The silver lining will be, at least, that the GP24 looks so well-born and so compliant.

AUGUSTO FERNANDEZ

In a real funk in Malaysia, Fernandez looked to have snapped out of it at least partially in Qatar - but the fact remains he has found himself handily outpaced by team-mate Acosta for a second test running.

His peak single-lap pace arguably isn't entirely representative - a crash wrote off the first day's time attack, tyres were apparently not the freshest on the second day. But though compared to Sepang he's felt better there's been no shying away from the fact it has been a tough, tough pre-season.

Mostly, he just feels he's playing catch-up.

"Back to a rookie feeling," he acknowledged. "I would like to be at the level, of course. I prepared myself this winter to arrive and be at the level, of course, from Sepang, not even here.

"Hard times. Hard times, I'm not going to lie. It's not what we expected and it's not what I want.

"But we cannot cry. Just keep working, try to understand things. It's just testing, let's go racing now."

MIGUEL OLIVEIRA

Another somewhat harsh inclusion given the trajectory was clearly positive for Miguel Oliveira - but the Portuguese himself acknowledged he has been "frustrated" by the two tests.

While team-mate Raul Fernandez made hay in Qatar on a 2023-spec Aprilia despite sitting out effectively the entirety of the Sepang test, Oliveira and his side of the new Trackhouse team's garage clearly went through some soul-searching on how to make the various 2024 RS-GP bits and pieces work for him.

He did look like he got somewhere close in the end, but was still half a second off his peers.

"I'm not fully satisfied but at least we took a good step forward. Just a shame that we got to a good feeling too late - finally, it was four days with the same bad feeling, and today with a slightly different bike I could start making up some steps and be competitive," Oliveira said.

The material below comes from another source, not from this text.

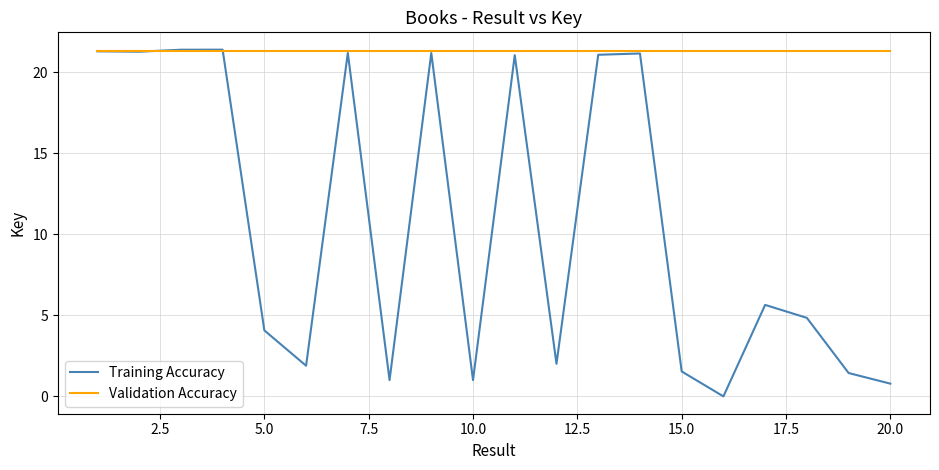

Rank the series by their average value, from lowest to highest.

Training Accuracy, Validation Accuracy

That "slightly different bike"? Just a minor set-up tweak, he insisted.

THE 2023 DUCATIS

Marc Marquez, Gresini Ducati, MotoGP

Individually, all four of the riders on hand-me-down Ducati Desmosedicis can feel decent about their pre-season performance. Even Bezzecchi seemed to have finally got his head around a GP23 that wasn't decelerating like he wanted it to on the final day in Qatar.

But there's an undertone of concern. Unlike last year, where it was touch-and-go between specs for much of the season, there may already be a deficit to the works machines.

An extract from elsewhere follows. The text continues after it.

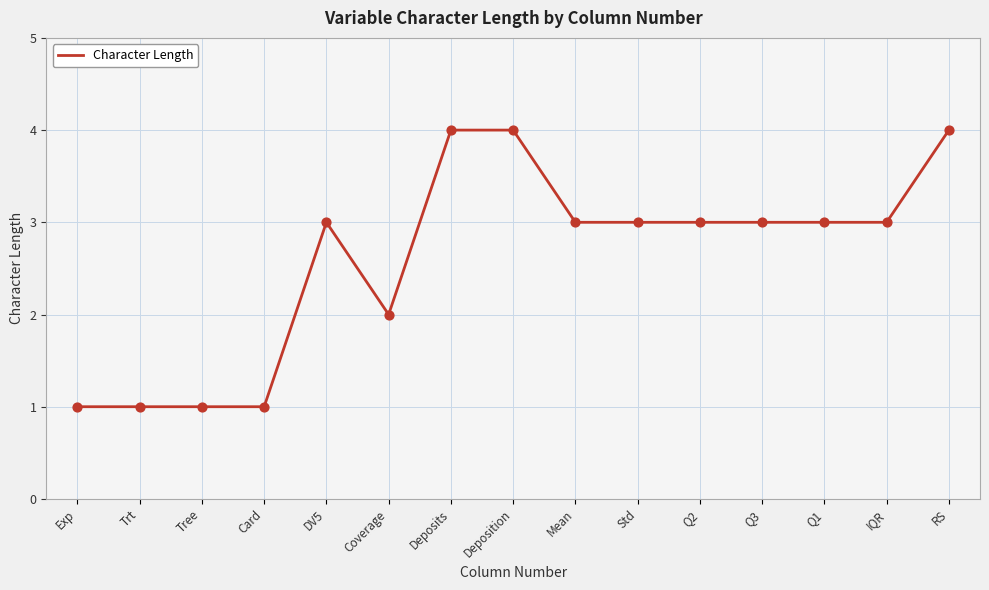

What is the change in value from Card to RS?

+3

"Still are three, four, five riders faster than us," said Marc Marquez, despite his impressive fourth-fastest time in the end.

"Especially Bagnaia, Martin, Bastianini are faster than us."

"Seeing how fast the factory Ducatis are... normally when you bring a new bike in the beginning, you need some time, you struggle a bit," said Bezzecchi.

"They've arrived and they're really quick."